_Testo fornito:_
>>>

RICOSTRUZIONE DI CARRIERA: DOMANDA DAL 1° SETTEMBRE AL 31 DICEMBRE
- La Redazione

- 13 dic 2022
- Tempo di lettura: 2 min
Per la presentazione della domanda ci si avvale dell’ utilizzo delle funzioni presenti sul Portale delle Istanze on Line ( Polis)

Dal 1° settembre ed entro il 31 dicembre è possibile presentare la domanda per la ricostruzione di carriera. Va specificato che tale istanza può essere inoltrata solo dopo la conferma di ruolo, essa consente di poter godere di maggiori benefici economici che derivano dal nuovo inquadramento economico che risulta dalla maggiore anzianità di servizio derivante dal calcolo dei servizi effettuati negli anni precedenti. Si consiglia pertanto di avviare le pratiche per la ricostruzione subito dopo il superamento dell’ anno di prova.

<<<

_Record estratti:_
>>>

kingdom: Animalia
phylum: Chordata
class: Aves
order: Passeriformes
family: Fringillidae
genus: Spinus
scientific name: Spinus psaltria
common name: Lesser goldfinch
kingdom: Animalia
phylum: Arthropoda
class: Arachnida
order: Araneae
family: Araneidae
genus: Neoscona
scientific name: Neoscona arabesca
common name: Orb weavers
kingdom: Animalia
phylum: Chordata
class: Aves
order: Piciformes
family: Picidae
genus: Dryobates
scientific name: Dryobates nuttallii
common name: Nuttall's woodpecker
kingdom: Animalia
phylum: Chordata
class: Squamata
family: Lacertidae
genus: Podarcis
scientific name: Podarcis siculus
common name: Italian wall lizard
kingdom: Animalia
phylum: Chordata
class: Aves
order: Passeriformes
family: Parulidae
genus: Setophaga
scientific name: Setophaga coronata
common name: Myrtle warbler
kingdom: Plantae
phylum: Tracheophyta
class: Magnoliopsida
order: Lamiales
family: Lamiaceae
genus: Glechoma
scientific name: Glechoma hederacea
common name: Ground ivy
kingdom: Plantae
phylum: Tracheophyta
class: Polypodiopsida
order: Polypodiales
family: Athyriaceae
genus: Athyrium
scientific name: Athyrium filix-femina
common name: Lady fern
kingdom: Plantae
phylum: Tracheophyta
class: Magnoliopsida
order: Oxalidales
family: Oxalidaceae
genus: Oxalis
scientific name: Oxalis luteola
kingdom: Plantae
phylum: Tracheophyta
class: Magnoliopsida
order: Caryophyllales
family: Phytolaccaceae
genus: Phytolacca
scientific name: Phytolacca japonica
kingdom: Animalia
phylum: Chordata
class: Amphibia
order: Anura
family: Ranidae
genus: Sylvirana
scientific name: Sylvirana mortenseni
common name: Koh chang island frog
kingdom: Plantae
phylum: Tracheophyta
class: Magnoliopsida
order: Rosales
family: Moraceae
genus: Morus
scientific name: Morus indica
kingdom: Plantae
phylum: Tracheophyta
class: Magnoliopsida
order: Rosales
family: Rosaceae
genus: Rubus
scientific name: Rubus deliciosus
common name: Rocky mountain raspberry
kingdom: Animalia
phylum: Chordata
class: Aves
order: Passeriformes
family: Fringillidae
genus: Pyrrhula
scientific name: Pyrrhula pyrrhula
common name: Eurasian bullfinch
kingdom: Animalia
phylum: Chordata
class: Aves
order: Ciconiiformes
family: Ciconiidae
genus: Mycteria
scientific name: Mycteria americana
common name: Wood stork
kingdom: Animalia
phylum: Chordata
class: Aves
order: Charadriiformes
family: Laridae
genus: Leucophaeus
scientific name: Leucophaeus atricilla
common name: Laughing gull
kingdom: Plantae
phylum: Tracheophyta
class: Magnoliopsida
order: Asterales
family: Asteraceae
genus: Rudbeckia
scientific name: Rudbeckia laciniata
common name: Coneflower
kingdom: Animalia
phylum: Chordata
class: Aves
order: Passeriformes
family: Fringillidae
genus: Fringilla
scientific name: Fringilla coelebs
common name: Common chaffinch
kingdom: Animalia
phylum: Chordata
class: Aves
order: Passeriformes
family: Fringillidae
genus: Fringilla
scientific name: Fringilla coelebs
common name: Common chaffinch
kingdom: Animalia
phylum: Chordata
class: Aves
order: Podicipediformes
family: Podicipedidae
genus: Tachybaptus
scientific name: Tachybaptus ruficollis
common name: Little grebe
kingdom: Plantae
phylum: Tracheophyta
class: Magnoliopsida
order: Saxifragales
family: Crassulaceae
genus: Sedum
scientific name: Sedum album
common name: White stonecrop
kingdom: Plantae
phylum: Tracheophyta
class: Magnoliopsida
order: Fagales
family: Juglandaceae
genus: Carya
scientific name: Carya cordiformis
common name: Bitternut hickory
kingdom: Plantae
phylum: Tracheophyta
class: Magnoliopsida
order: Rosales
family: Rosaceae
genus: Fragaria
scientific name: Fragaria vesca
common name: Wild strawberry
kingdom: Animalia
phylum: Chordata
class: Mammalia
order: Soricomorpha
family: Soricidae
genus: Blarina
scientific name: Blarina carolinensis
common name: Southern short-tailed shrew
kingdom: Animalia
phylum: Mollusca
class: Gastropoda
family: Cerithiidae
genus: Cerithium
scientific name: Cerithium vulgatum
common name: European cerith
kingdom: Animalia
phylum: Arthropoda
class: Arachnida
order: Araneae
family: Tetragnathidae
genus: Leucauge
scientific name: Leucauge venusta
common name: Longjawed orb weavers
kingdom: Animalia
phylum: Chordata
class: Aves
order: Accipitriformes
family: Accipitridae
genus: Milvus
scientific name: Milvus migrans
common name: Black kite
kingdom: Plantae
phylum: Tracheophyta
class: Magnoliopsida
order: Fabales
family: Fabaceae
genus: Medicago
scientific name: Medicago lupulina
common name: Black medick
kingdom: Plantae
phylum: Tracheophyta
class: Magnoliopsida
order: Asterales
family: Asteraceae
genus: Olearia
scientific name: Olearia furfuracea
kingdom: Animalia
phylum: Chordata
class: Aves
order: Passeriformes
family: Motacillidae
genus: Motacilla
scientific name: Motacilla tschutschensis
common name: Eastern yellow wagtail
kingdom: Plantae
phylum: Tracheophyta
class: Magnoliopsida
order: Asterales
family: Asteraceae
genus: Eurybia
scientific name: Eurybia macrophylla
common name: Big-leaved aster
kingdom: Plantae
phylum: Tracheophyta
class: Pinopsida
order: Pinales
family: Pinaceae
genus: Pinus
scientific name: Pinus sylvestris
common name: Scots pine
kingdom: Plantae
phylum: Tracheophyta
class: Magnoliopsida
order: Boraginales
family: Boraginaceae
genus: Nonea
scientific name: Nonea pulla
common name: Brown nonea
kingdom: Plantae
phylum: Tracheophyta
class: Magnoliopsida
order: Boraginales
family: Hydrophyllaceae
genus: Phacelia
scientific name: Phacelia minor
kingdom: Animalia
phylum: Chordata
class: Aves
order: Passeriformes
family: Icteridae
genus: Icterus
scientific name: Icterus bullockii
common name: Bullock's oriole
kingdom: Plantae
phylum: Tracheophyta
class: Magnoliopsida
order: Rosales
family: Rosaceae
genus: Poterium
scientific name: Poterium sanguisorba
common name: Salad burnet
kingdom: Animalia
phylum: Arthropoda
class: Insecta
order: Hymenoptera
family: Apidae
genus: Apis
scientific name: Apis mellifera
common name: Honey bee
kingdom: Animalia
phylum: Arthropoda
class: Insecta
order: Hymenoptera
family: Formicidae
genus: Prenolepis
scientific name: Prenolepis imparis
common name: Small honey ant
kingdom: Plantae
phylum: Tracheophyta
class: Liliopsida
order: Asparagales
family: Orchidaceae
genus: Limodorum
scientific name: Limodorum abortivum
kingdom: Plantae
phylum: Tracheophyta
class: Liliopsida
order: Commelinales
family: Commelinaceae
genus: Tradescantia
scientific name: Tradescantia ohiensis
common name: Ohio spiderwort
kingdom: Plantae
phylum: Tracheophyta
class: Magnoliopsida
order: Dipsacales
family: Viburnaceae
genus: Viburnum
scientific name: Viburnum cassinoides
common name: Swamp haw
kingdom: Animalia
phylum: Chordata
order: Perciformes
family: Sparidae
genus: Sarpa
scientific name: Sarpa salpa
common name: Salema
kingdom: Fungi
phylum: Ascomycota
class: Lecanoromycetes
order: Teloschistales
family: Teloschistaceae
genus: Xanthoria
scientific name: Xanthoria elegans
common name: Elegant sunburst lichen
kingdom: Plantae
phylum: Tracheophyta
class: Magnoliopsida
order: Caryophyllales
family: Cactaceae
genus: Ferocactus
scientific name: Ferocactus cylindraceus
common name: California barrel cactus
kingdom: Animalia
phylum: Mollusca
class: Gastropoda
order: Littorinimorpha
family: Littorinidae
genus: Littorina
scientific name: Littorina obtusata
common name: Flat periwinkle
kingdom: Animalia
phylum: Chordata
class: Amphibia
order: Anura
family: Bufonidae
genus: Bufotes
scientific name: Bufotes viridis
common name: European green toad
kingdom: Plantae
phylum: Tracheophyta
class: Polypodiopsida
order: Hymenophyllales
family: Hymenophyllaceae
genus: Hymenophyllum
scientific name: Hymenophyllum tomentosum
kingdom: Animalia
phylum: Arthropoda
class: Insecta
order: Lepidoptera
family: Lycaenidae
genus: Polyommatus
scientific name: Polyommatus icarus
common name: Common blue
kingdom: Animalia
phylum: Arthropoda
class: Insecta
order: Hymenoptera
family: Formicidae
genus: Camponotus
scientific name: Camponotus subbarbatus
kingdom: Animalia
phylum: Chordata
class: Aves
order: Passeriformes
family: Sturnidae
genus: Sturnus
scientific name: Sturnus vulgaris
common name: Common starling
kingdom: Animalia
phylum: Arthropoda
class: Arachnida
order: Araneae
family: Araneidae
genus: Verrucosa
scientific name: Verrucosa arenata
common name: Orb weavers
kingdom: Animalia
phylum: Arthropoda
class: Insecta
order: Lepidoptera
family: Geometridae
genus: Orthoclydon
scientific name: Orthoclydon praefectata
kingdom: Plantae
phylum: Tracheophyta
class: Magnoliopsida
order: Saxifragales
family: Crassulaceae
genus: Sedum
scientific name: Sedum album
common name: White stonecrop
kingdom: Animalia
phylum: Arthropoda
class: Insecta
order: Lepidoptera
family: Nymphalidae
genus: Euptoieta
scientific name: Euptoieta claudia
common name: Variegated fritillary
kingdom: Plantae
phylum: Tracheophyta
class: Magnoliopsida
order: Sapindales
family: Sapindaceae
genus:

<<<

_Il problema:_
Indica, secondo il testo sulla ricostruzione di carriera, dopo quale evento si può inoltrare la domanda. L'elenco non serve per svolgere il compito.

_Soluzione:_
Solo dopo la conferma di ruolo.